Ashley Bobman speaking at the 2014 International Ladino Day community celebration in Kane Hall. Photo by Meryl Schenker Photography.

Ashley Bobman speaking at the 2014 International Ladino Day community celebration in Kane Hall. Photo by Meryl Schenker Photography.

Read All About It!

Ashley Bobman, a junior at the UW and a star student in the Stroum Center’s Sephardic Studies Program, has won the prestigious President’s Medal for her academic rigor and service to the community during her sophomore year.
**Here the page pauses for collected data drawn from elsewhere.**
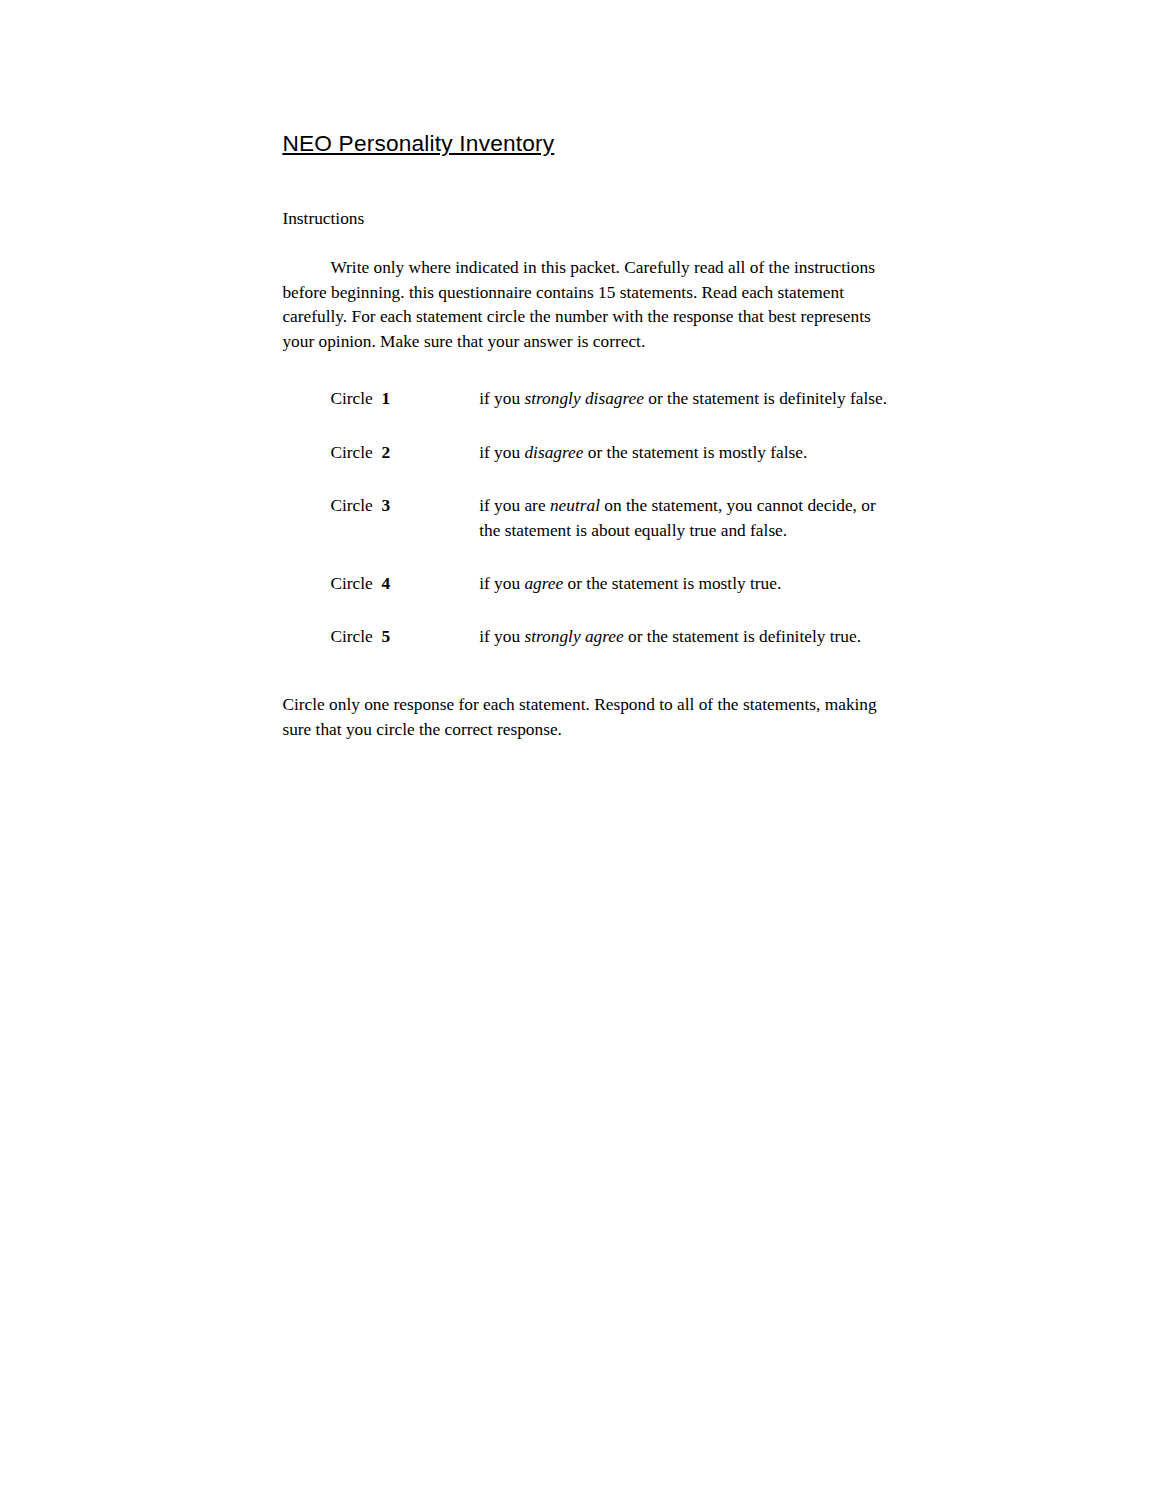NEO Personality Inventory
Instructions
Write only where indicated in this packet. Carefully read all of the instructions before beginning. this questionnaire contains 15 statements. Read each statement carefully. For each statement circle the number with the response that best represents your opinion. Make sure that your answer is correct.
Circle 1if you strongly disagree or the statement is definitely false.
Circle 2if you disagree or the statement is mostly false.
Circle 3if you are neutral on the statement, you cannot decide, or the statement is about equally true and false.
Circle 4if you agree or the statement is mostly true.
Circle 5if you strongly agree or the statement is definitely true.
Circle only one response for each statement. Respond to all of the statements, making sure that you circle the correct response.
Bobman’s involvement with Sephardic Studies, particularly her research project on her great-grandfather’s Ladino writings, was singled out as a noteworthy achievement.
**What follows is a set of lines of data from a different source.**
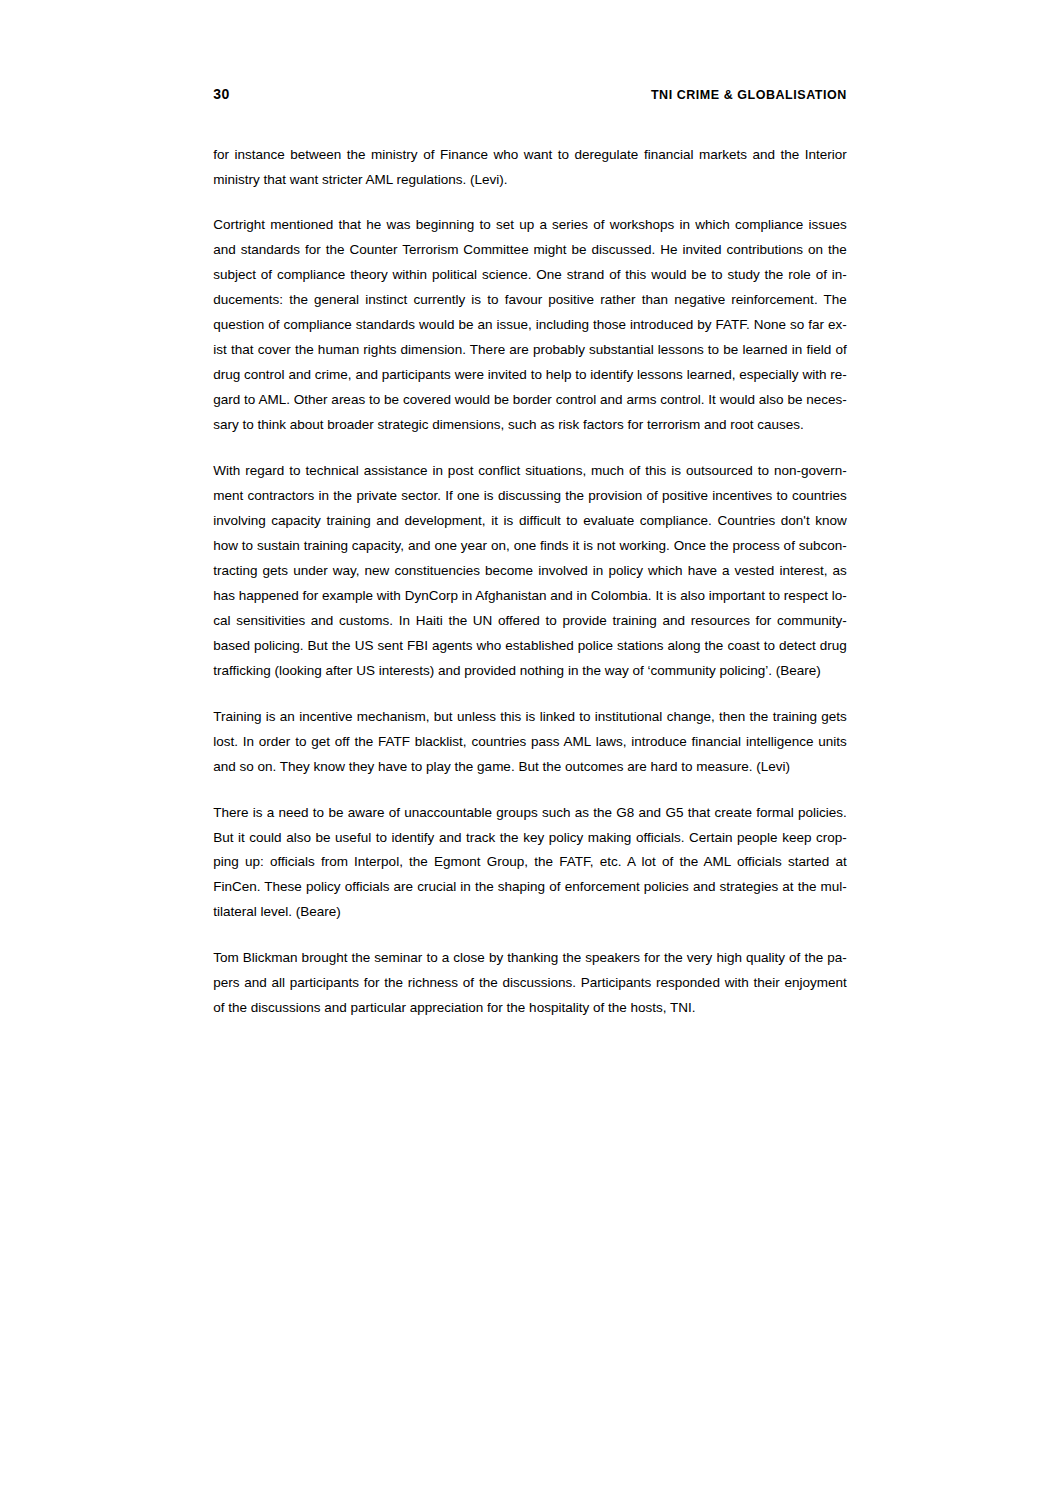30 TNI Crime & Globalisation
for instance between the ministry of Finance who want to deregulate financial markets and the Interior ministry that want stricter AML regulations. (Levi).
Cortright mentioned that he was beginning to set up a series of workshops in which compliance issues and standards for the Counter Terrorism Committee might be discussed. He invited contributions on the subject of compliance theory within political science. One strand of this would be to study the role of inducements: the general instinct currently is to favour positive rather than negative reinforcement. The question of compliance standards would be an issue, including those introduced by FATF. None so far exist that cover the human rights dimension. There are probably substantial lessons to be learned in field of drug control and crime, and participants were invited to help to identify lessons learned, especially with regard to AML. Other areas to be covered would be border control and arms control. It would also be necessary to think about broader strategic dimensions, such as risk factors for terrorism and root causes.
With regard to technical assistance in post conflict situations, much of this is outsourced to non-government contractors in the private sector. If one is discussing the provision of positive incentives to countries involving capacity training and development, it is difficult to evaluate compliance. Countries don't know how to sustain training capacity, and one year on, one finds it is not working. Once the process of subcontracting gets under way, new constituencies become involved in policy which have a vested interest, as has happened for example with DynCorp in Afghanistan and in Colombia. It is also important to respect local sensitivities and customs. In Haiti the UN offered to provide training and resources for community-based policing. But the US sent FBI agents who established police stations along the coast to detect drug trafficking (looking after US interests) and provided nothing in the way of ‘community policing’. (Beare)
Training is an incentive mechanism, but unless this is linked to institutional change, then the training gets lost. In order to get off the FATF blacklist, countries pass AML laws, introduce financial intelligence units and so on. They know they have to play the game. But the outcomes are hard to measure. (Levi)
There is a need to be aware of unaccountable groups such as the G8 and G5 that create formal policies. But it could also be useful to identify and track the key policy making officials. Certain people keep cropping up: officials from Interpol, the Egmont Group, the FATF, etc. A lot of the AML officials started at FinCen. These policy officials are crucial in the shaping of enforcement policies and strategies at the multilateral level. (Beare)
Tom Blickman brought the seminar to a close by thanking the speakers for the very high quality of the papers and all participants for the richness of the discussions. Participants responded with their enjoyment of the discussions and particular appreciation for the hospitality of the hosts, TNI.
Check out “Reading Her Great-Grandfather,” an article in the Stroum Center’s Fall 2013 Newsletter, to find out more about Bobman’s translation of Albert Levy’s legacy. You can also read “Found in Translation: Ladino Poem about Spanish Exile,” to see one of Levy’s Ladino poems with Bobman’s accompanying translation.
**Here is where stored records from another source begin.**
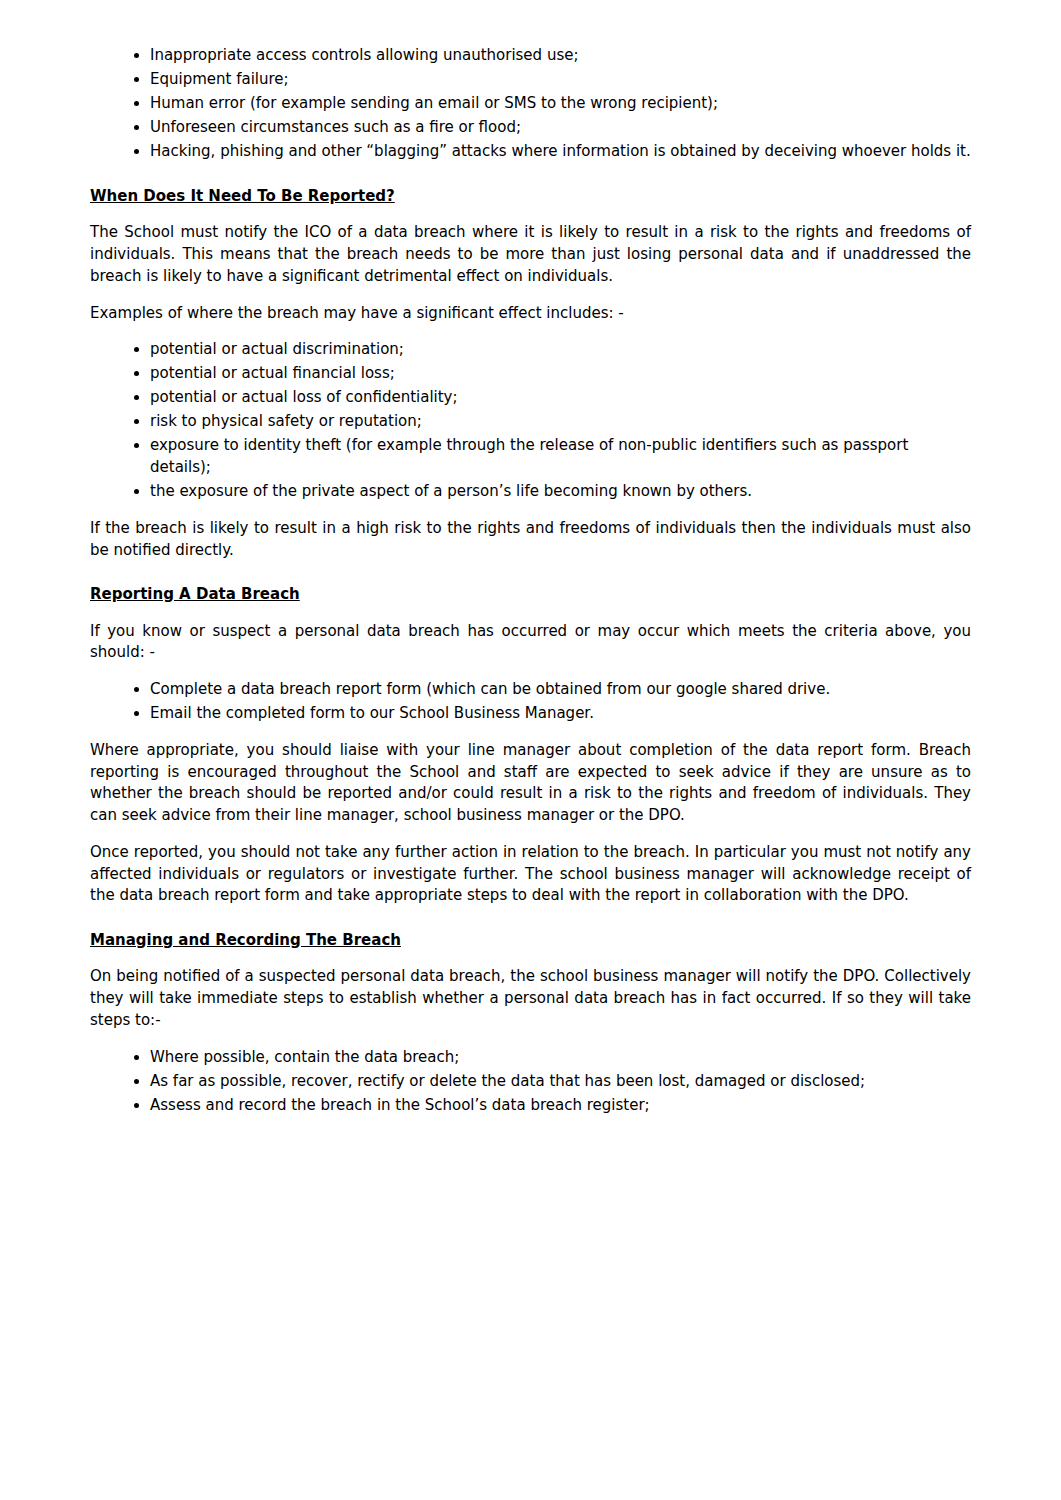Inappropriate access controls allowing unauthorised use;
Equipment failure;
Human error (for example sending an email or SMS to the wrong recipient);
Unforeseen circumstances such as a fire or flood;
Hacking, phishing and other “blagging” attacks where information is obtained by deceiving whoever holds it.
When Does It Need To Be Reported?
The School must notify the ICO of a data breach where it is likely to result in a risk to the rights and freedoms of individuals. This means that the breach needs to be more than just losing personal data and if unaddressed the breach is likely to have a significant detrimental effect on individuals.
Examples of where the breach may have a significant effect includes: -
potential or actual discrimination;
potential or actual financial loss;
potential or actual loss of confidentiality;
risk to physical safety or reputation;
exposure to identity theft (for example through the release of non-public identifiers such as passport details);
the exposure of the private aspect of a person’s life becoming known by others.
If the breach is likely to result in a high risk to the rights and freedoms of individuals then the individuals must also be notified directly.
Reporting A Data Breach
If you know or suspect a personal data breach has occurred or may occur which meets the criteria above, you should: -
Complete a data breach report form (which can be obtained from our google shared drive.
Email the completed form to our School Business Manager.
Where appropriate, you should liaise with your line manager about completion of the data report form. Breach reporting is encouraged throughout the School and staff are expected to seek advice if they are unsure as to whether the breach should be reported and/or could result in a risk to the rights and freedom of individuals. They can seek advice from their line manager, school business manager or the DPO.
Once reported, you should not take any further action in relation to the breach. In particular you must not notify any affected individuals or regulators or investigate further. The school business manager will acknowledge receipt of the data breach report form and take appropriate steps to deal with the report in collaboration with the DPO.
Managing and Recording The Breach
On being notified of a suspected personal data breach, the school business manager will notify the DPO. Collectively they will take immediate steps to establish whether a personal data breach has in fact occurred. If so they will take steps to:-
Where possible, contain the data breach;
As far as possible, recover, rectify or delete the data that has been lost, damaged or disclosed;
Assess and record the breach in the School’s data breach register;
Ashley Bobman grew up on Mercer Island and is the daughter of Bruce Bobman and Karen Tacher-Bobman. She is among the few individuals around the world writing Ladino compositions today, and she has read her original poetry at the Ladino Day celebrations held at the UW in 2013 and 2014.

Here is a quote from the UW website article about the President’s Medal:

While preserving a dying language may seem unrelated to a career in medicine, Bobman sees a strong connection. “This experience has taught me more about who I am and where I came from,” she says, “and it gives me a better sense of what shapes other people.” This sensitivity to diversity along with her focus on “improving the health of individuals in underserved populations” will no doubt serve this future nurse practitioner and her patients well.

To read the rest of the UW website article, click here.

The Stroum Center congratulates Ashley and her family on this amazing and well-deserved award!